*Directions*
When you reach the line containing "NEW LISTINGS - 6/21/26" in the records below, start copying exactly, and stop once you have copied the line containing "on dailies, cost".

══ Available records ══

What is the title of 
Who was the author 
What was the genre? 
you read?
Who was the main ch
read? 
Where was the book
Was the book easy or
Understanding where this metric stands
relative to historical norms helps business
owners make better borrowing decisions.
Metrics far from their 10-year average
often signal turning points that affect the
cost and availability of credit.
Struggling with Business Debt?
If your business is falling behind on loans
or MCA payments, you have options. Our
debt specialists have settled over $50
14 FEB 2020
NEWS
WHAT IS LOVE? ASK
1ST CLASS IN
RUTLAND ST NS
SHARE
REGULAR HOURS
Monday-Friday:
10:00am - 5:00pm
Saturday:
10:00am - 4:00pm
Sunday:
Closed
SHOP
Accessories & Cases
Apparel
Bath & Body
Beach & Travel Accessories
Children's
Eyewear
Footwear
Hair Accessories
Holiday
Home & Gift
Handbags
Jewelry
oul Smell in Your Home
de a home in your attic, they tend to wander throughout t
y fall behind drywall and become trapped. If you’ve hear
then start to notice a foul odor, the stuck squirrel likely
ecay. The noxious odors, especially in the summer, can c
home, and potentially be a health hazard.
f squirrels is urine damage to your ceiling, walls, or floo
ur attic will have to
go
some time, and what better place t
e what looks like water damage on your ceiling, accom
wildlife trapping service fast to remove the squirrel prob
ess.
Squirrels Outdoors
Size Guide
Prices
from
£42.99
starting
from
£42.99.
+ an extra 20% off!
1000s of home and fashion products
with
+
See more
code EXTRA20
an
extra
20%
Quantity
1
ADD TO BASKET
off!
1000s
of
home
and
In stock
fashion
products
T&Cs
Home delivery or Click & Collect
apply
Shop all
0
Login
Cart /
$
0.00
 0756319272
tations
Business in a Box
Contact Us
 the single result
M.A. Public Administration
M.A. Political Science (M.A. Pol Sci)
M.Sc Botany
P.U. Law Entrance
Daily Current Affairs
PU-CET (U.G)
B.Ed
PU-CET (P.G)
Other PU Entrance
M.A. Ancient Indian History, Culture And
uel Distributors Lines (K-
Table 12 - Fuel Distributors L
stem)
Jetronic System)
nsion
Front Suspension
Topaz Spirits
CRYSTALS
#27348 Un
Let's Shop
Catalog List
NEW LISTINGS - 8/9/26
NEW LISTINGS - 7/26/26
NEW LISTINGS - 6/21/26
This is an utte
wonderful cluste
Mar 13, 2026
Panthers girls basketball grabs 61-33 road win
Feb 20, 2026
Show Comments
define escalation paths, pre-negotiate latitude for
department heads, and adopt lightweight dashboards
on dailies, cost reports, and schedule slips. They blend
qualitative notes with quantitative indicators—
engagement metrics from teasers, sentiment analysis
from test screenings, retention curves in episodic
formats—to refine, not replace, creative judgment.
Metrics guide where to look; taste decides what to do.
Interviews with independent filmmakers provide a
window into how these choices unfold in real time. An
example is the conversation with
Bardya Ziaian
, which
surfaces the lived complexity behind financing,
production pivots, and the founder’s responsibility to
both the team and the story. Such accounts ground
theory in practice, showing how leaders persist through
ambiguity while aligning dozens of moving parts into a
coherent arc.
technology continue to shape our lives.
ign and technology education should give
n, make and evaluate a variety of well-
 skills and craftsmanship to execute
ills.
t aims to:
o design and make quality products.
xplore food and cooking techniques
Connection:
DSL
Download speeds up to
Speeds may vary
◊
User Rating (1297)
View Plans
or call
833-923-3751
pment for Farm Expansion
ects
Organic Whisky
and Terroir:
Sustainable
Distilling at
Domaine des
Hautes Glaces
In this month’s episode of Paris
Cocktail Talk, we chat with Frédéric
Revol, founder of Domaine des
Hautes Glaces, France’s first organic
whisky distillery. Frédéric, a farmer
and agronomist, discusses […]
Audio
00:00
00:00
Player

═══

*Response area*
NEW LISTINGS - 6/21/26
This is an utte
wonderful cluste
Mar 13, 2026
Panthers girls basketball grabs 61-33 road win
Feb 20, 2026
Show Comments
define escalation paths, pre-negotiate latitude for
department heads, and adopt lightweight dashboards
on dailies, cost reports, and schedule slips. They blend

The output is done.